あぶり出された「ステイホーム」できない人々
そのころの作品に、青空に小さく飛行機が写ったものがある。街を歩いていると、飛行機の音が気になり、それがとても印象に残ったという。
「ちょうど、羽田空港に着陸する飛行機の新ルートができて、都心を低く飛び始めたときだったんです。街の静けさと、飛行機の轟音とのコントラスト。たぶん、人がふつうに歩いていたら、それほど気にならなかったと思うんですけれど、あの音が異様な空気を際立たせていました。いまはもう慣れちゃいましたけれど」
一方、あのころからずっと、そしていまも気になっていることがある。それは、日本的なあいまいさ、作品のタイトルにもなっている「自粛」だ。
「自粛って、自ら制限する、ということじゃないですか。海外のロックダウンと違って、外出が禁止されているわけではない。そうすると当然、ちらほらと人が街に出るわけですけど、そのあいまいさって、日本的だな、と感じたんです。その、あいまいなところがすごく風景に出ていましたね。だから、画面にちょっと人が入っているほうが正確というか、自然だと思うんです。だから『ほぼ』誰も写っていない写真」
写真があぶり出したのは、「ステイホーム」と言われても、そうできない人々の存在だ。時津さんは人影の消えた街にぽつんといる若者の姿をあちこちで目にしたという。
「本当に何するでもなく座っていた若い子が多かった。たぶん、行くところがどこにもないから」
テレワーク化が進んだ丸の内のオフィス街からスーツ姿のサラリーマンが消えた一方、Uber Eatsのようなフードデリバリーの人が写っているのも印象的だ。

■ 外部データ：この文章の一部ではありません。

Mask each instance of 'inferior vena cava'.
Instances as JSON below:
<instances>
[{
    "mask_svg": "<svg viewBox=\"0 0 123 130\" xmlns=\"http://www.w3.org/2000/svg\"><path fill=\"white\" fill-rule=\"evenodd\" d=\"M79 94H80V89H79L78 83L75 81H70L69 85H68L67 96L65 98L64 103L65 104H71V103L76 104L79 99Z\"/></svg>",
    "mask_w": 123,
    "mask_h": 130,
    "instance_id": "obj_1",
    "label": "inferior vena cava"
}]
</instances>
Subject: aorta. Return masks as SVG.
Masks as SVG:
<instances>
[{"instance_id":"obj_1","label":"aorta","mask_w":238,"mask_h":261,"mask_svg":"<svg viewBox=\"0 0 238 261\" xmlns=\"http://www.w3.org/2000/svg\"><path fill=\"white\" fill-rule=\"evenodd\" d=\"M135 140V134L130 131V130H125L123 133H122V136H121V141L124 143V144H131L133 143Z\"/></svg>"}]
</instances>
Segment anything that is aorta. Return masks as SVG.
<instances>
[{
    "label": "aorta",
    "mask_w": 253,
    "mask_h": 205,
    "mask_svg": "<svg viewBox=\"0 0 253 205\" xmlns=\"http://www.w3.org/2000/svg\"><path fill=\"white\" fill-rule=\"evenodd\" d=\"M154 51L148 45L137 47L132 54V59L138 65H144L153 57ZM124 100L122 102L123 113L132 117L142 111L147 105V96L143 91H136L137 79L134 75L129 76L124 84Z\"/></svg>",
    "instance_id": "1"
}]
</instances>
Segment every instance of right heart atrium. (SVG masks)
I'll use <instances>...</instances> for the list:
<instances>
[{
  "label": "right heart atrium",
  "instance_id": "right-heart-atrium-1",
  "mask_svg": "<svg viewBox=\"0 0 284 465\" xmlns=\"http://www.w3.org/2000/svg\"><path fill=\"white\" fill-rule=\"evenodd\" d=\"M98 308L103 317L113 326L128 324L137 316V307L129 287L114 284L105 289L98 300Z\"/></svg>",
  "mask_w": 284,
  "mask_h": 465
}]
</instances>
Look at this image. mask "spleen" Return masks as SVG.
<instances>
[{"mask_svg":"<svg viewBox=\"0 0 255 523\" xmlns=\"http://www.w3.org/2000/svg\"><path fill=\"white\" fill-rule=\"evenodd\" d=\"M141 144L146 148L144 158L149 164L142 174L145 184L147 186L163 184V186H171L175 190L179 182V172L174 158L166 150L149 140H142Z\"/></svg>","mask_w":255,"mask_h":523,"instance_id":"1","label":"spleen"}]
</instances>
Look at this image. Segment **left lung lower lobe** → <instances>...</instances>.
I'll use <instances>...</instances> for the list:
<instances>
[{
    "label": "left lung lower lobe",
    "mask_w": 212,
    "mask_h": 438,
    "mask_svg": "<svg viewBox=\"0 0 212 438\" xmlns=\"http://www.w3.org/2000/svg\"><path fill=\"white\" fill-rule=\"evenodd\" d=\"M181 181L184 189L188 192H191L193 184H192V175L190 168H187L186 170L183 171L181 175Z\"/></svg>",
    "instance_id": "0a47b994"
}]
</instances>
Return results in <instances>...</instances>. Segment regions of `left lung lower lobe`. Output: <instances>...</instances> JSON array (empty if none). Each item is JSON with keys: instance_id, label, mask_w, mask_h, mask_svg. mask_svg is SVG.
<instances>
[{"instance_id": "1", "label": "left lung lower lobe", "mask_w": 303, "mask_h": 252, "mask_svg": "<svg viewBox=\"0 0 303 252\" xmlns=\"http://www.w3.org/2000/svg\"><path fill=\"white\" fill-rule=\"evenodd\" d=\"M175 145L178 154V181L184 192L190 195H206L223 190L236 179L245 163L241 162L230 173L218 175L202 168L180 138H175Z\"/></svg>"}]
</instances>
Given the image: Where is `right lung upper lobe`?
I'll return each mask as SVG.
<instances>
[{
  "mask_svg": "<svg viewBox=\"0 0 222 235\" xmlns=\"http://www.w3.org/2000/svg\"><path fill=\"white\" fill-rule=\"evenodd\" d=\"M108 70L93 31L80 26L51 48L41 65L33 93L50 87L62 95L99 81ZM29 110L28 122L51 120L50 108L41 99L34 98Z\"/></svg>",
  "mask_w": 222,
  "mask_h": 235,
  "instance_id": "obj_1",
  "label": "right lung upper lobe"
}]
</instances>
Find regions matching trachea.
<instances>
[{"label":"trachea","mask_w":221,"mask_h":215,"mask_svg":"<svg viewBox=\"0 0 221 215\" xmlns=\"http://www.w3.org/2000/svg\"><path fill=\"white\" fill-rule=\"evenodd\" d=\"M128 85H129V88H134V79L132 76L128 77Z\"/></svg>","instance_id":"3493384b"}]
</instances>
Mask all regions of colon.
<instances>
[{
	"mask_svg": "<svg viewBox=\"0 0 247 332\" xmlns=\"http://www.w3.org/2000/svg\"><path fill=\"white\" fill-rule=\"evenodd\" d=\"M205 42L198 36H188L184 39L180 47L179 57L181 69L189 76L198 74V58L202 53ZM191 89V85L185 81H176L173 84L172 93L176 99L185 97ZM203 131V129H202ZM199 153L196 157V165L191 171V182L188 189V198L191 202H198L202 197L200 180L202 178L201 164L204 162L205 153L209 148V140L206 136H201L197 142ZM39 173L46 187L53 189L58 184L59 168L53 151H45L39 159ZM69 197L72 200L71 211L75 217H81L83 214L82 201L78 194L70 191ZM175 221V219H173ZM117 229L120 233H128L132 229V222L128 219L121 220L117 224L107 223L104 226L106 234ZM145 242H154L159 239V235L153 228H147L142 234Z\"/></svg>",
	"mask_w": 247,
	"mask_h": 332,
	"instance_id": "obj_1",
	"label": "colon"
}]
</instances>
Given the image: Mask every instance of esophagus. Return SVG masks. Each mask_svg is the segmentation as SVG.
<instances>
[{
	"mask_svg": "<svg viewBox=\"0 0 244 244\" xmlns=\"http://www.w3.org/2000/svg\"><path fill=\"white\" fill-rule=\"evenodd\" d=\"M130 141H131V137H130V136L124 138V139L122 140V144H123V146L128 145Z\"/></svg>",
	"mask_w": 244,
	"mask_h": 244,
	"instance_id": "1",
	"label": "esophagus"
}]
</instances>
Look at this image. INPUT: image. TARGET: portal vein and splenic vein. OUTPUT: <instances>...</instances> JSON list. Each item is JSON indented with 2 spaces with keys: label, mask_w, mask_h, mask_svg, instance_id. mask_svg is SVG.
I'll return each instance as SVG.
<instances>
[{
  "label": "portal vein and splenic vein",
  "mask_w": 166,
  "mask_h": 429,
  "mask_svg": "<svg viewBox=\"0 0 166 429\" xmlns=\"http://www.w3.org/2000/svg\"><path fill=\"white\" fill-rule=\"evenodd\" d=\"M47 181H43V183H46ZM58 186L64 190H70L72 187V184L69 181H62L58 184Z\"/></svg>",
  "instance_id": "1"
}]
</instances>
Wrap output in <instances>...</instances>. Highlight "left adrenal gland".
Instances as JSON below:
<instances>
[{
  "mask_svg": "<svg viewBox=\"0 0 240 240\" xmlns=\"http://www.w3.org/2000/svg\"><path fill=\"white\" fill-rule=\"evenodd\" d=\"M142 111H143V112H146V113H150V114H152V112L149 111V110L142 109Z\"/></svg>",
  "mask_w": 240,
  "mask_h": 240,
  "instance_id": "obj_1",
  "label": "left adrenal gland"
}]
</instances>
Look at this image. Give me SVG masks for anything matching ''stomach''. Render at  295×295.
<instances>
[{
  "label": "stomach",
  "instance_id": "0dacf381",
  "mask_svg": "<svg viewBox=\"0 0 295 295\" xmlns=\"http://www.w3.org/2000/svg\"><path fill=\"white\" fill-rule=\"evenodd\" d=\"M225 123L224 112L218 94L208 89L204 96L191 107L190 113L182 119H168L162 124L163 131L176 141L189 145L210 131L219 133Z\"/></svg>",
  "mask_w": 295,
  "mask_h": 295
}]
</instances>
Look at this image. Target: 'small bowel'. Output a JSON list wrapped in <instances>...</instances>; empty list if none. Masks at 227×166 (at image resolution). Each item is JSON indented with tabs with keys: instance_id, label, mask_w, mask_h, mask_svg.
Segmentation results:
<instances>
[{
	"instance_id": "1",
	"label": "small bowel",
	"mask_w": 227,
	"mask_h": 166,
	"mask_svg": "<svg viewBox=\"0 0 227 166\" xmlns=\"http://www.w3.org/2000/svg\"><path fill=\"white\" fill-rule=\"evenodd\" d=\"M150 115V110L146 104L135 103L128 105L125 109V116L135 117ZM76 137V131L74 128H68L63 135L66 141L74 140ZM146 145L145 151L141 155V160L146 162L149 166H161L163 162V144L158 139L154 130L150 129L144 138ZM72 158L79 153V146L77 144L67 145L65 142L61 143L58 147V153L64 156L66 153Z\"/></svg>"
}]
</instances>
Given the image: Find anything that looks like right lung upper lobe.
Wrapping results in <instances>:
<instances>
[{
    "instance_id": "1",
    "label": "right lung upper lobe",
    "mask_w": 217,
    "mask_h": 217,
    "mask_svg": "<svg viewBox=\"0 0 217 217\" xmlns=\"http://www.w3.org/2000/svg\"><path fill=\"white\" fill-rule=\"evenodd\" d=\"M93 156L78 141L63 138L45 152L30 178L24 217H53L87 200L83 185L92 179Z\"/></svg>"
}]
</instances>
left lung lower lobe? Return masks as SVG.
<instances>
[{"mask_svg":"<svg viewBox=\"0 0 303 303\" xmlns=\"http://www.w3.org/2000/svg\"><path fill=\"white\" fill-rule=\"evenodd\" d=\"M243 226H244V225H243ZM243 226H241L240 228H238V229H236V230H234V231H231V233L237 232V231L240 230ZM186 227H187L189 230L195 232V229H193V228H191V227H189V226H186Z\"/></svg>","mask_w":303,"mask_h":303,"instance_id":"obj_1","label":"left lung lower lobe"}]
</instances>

新宿は「差別」されているのか、「区別」されているのか?
「夜の街」と呼ばれ続けた新宿のバーやホストクラブも取材した。
「ゴールデン街の店はほとんどやっていなかったですね。ただ、開けていた店も営業したくてやっているわけじゃなくて、続けないと潰れちゃうから。そこで、営業する店と、しない店との軋轢みたいなものが生じていた。自粛というあいまいさが生んだ同調圧力みたいなもの。『みんなが自粛していのに、なんでお前は店を開けているんだ』、と」
一方、新宿・歌舞伎町のカフェ&バー「デカメロン」は、「筆談でお客さんとお店の人がコミュニケーションする、新しいコロナ時代の店」だ。客同士も筆談だ。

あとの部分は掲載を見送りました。